On many campuses this is going to be football and men’s basketball players. There are plenty of opportunities in other places, though, for female and Olympic sports — a star women’s hockey player at, say, Minnesota-Duluth or a wrestler at Iowa State are still stars and potential influencers.

The NCAA finally gave up believing that their sizable rules manual could and should stop the wheels of capitalism. It also acknowledged that the days of controlling every penny in college sports is over. It deregulated.

Prior to this, if you wanted your company associated with a popular college program, you had to make a deal with that individual program, the visible head coach or the NCAA — i.e. the official car dealer of Alabama football or Nick Saban in an Aflac commercial (wearing a logoless sweater).

This isn’t the schools paying the players — any more than tuition, room and board. This is the schools no longer saying no one else can pay the players.

That embrace of the free market should weaken the problematic black market that’s dragged on college athletics for decades. And while some might think Alabama will just buy all the recruits, there are car dealers in every town in America.
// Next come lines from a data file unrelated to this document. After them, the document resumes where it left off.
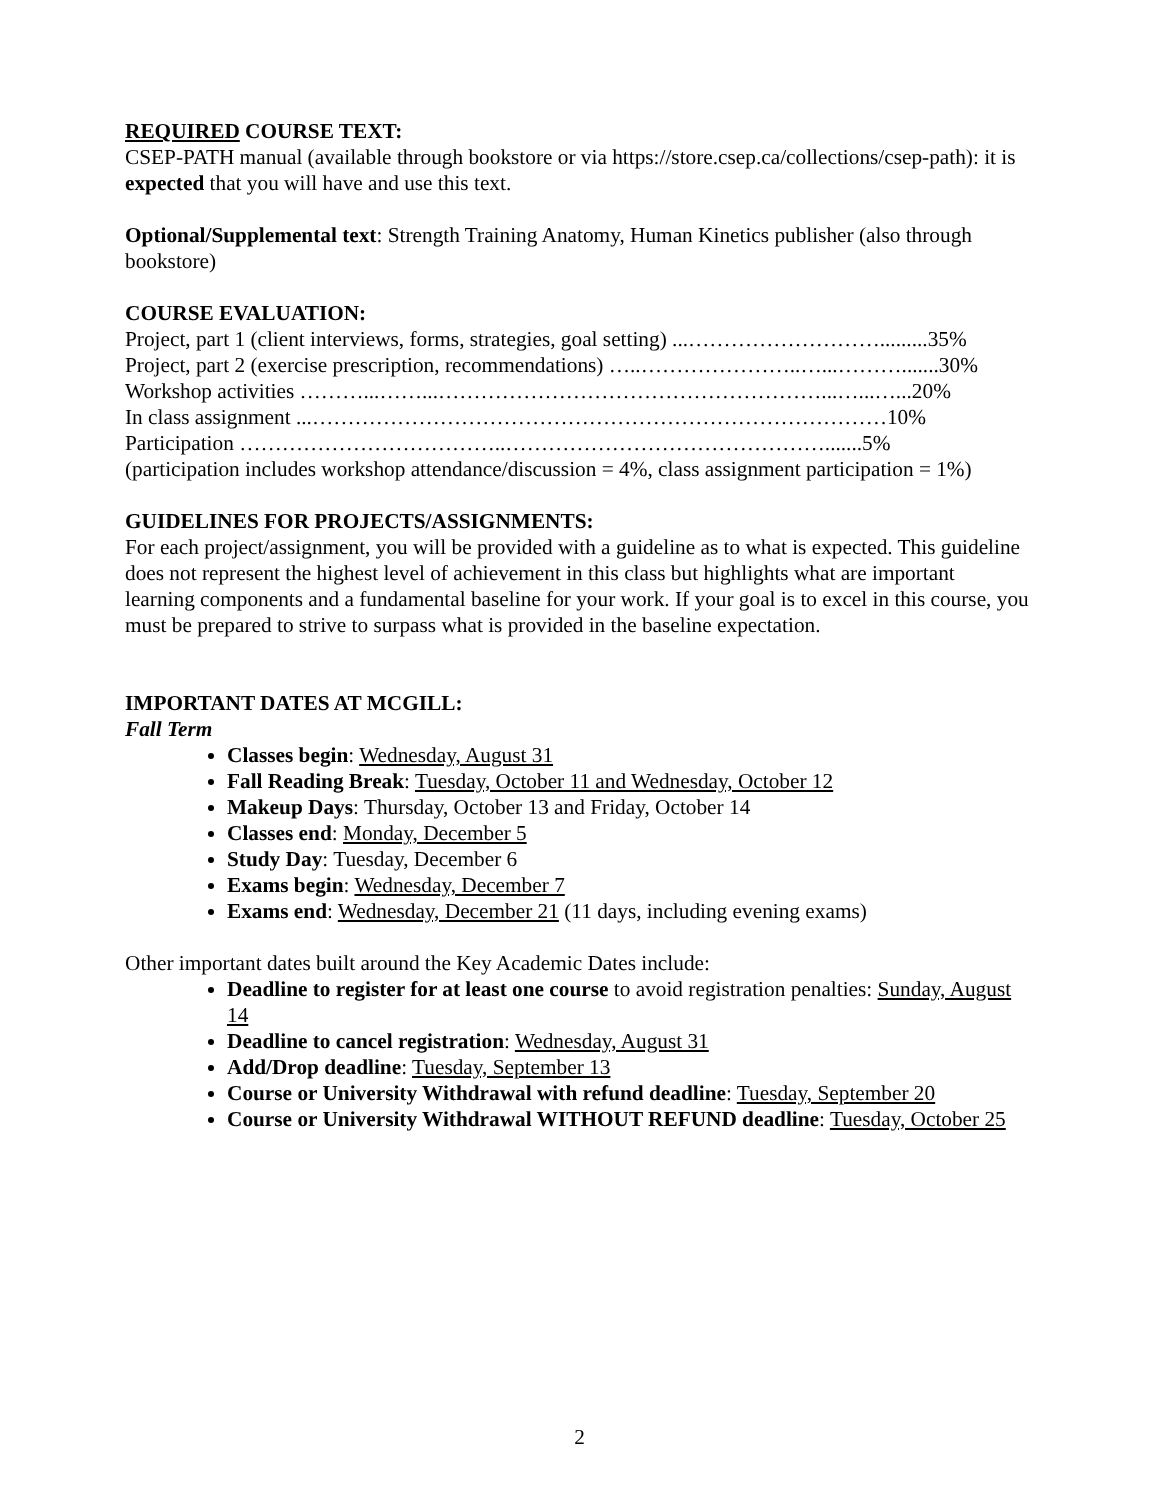REQUIRED COURSE TEXT:
CSEP-PATH manual (available through bookstore or via https://store.csep.ca/collections/csep-path): it is expected that you will have and use this text.
Optional/Supplemental text: Strength Training Anatomy, Human Kinetics publisher (also through bookstore)
COURSE EVALUATION:
Project, part 1 (client interviews, forms, strategies, goal setting) ...……………………….........35%
Project, part 2 (exercise prescription, recommendations) …..…………………..…...……….......30%
Workshop activities ………...……...………………………………………………...…...…...20%
In class assignment ...………………………………………………………………………10%
Participation ………………………………..……………………………………….......5%
(participation includes workshop attendance/discussion = 4%, class assignment participation = 1%)
GUIDELINES FOR PROJECTS/ASSIGNMENTS:
For each project/assignment, you will be provided with a guideline as to what is expected. This guideline does not represent the highest level of achievement in this class but highlights what are important learning components and a fundamental baseline for your work. If your goal is to excel in this course, you must be prepared to strive to surpass what is provided in the baseline expectation.
IMPORTANT DATES AT MCGILL:
Fall Term
Classes begin: Wednesday, August 31
Fall Reading Break: Tuesday, October 11 and Wednesday, October 12
Makeup Days: Thursday, October 13 and Friday, October 14
Classes end: Monday, December 5
Study Day: Tuesday, December 6
Exams begin: Wednesday, December 7
Exams end: Wednesday, December 21 (11 days, including evening exams)
Other important dates built around the Key Academic Dates include:
Deadline to register for at least one course to avoid registration penalties: Sunday, August 14
Deadline to cancel registration: Wednesday, August 31
Add/Drop deadline: Tuesday, September 13
Course or University Withdrawal with refund deadline: Tuesday, September 20
Course or University Withdrawal WITHOUT REFUND deadline: Tuesday, October 25
2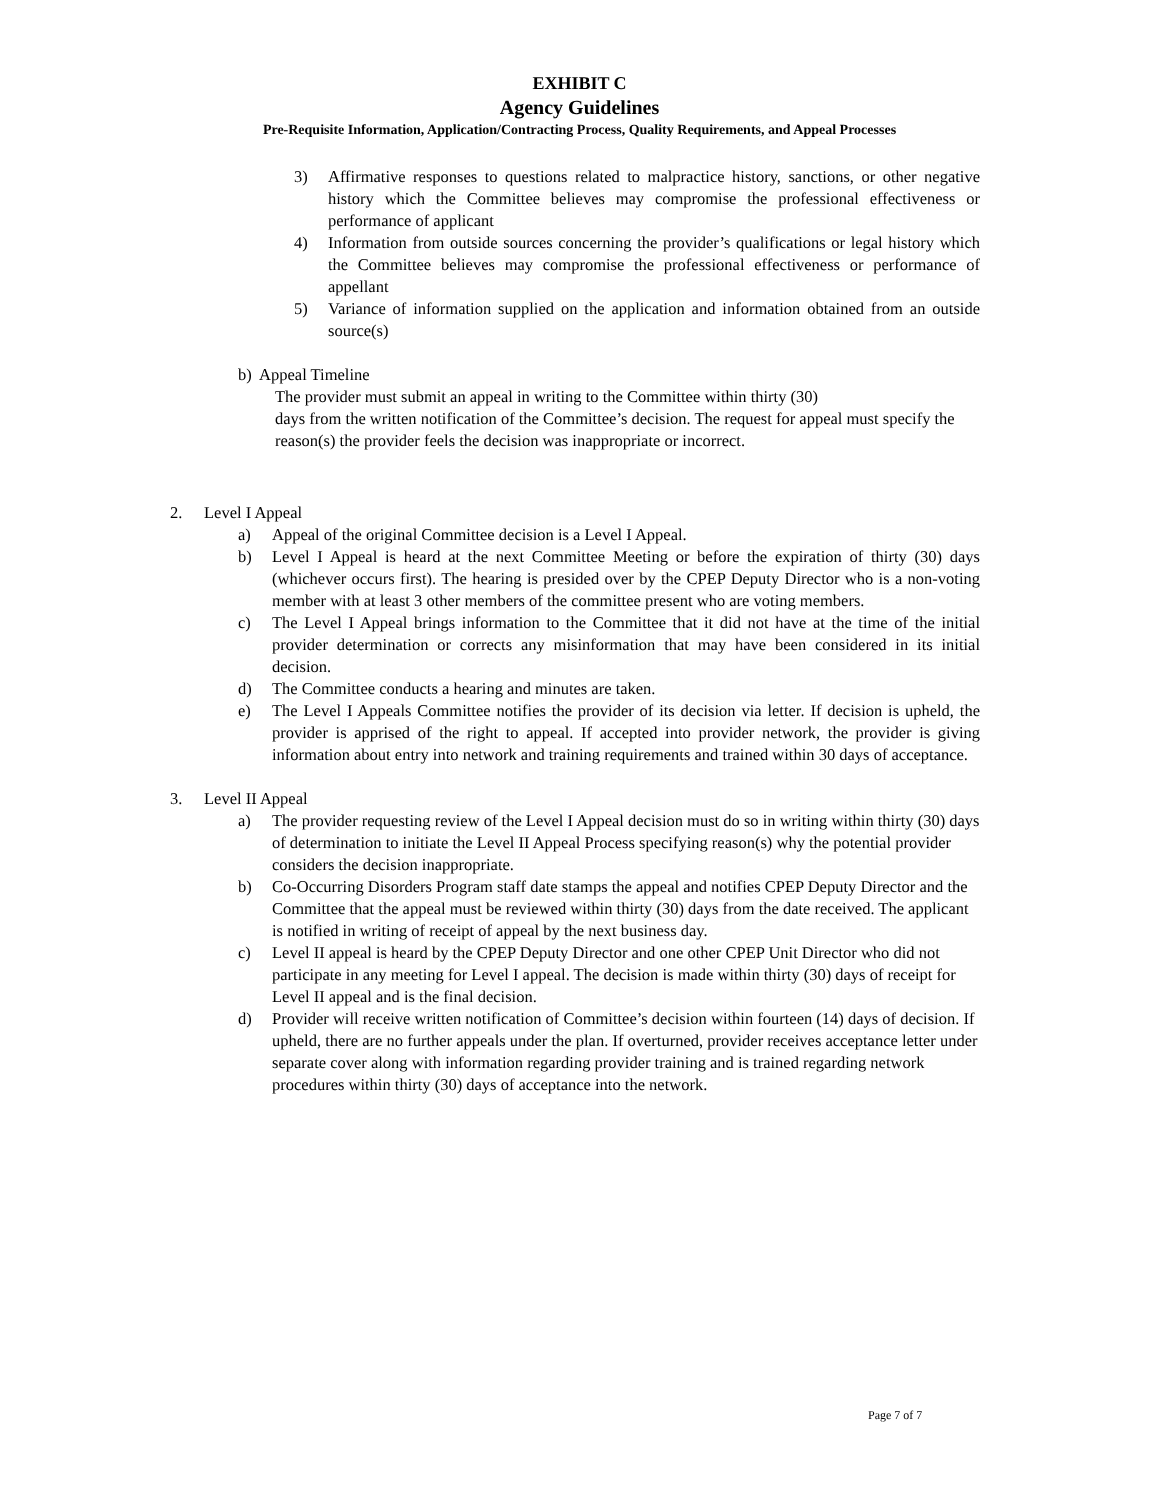EXHIBIT C
Agency Guidelines
Pre-Requisite Information, Application/Contracting Process, Quality Requirements, and Appeal Processes
3) Affirmative responses to questions related to malpractice history, sanctions, or other negative history which the Committee believes may compromise the professional effectiveness or performance of applicant
4) Information from outside sources concerning the provider’s qualifications or legal history which the Committee believes may compromise the professional effectiveness or performance of appellant
5) Variance of information supplied on the application and information obtained from an outside source(s)
b) Appeal Timeline
The provider must submit an appeal in writing to the Committee within thirty (30)
days from the written notification of the Committee’s decision. The request for appeal must specify the reason(s) the provider feels the decision was inappropriate or incorrect.
2. Level I Appeal
a) Appeal of the original Committee decision is a Level I Appeal.
b) Level I Appeal is heard at the next Committee Meeting or before the expiration of thirty (30) days (whichever occurs first). The hearing is presided over by the CPEP Deputy Director who is a non-voting member with at least 3 other members of the committee present who are voting members.
c) The Level I Appeal brings information to the Committee that it did not have at the time of the initial provider determination or corrects any misinformation that may have been considered in its initial decision.
d) The Committee conducts a hearing and minutes are taken.
e) The Level I Appeals Committee notifies the provider of its decision via letter. If decision is upheld, the provider is apprised of the right to appeal. If accepted into provider network, the provider is giving information about entry into network and training requirements and trained within 30 days of acceptance.
3. Level II Appeal
a) The provider requesting review of the Level I Appeal decision must do so in writing within thirty (30) days of determination to initiate the Level II Appeal Process specifying reason(s) why the potential provider considers the decision inappropriate.
b) Co-Occurring Disorders Program staff date stamps the appeal and notifies CPEP Deputy Director and the Committee that the appeal must be reviewed within thirty (30) days from the date received. The applicant is notified in writing of receipt of appeal by the next business day.
c) Level II appeal is heard by the CPEP Deputy Director and one other CPEP Unit Director who did not participate in any meeting for Level I appeal. The decision is made within thirty (30) days of receipt for Level II appeal and is the final decision.
d) Provider will receive written notification of Committee’s decision within fourteen (14) days of decision. If upheld, there are no further appeals under the plan. If overturned, provider receives acceptance letter under separate cover along with information regarding provider training and is trained regarding network procedures within thirty (30) days of acceptance into the network.
Page 7 of 7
This should actually flatten the playing field, because Alabama already gets (almost) all the best recruits.

The NCAA didn’t come here easily, but it got here.

Years of arguing. Years of media barking. Years of athlete complaints. A lawsuit by Ed O’Bannon and spurred by former sneaker executive Sonny Vaccaro. It all led to a slow deteriorating of public opinion. Finally state politicians, led by California, came in and forced the NCAA’s hand.

On Wednesday, the NCAA officially changed its stance, a day many knew was inevitable, but always felt impossible.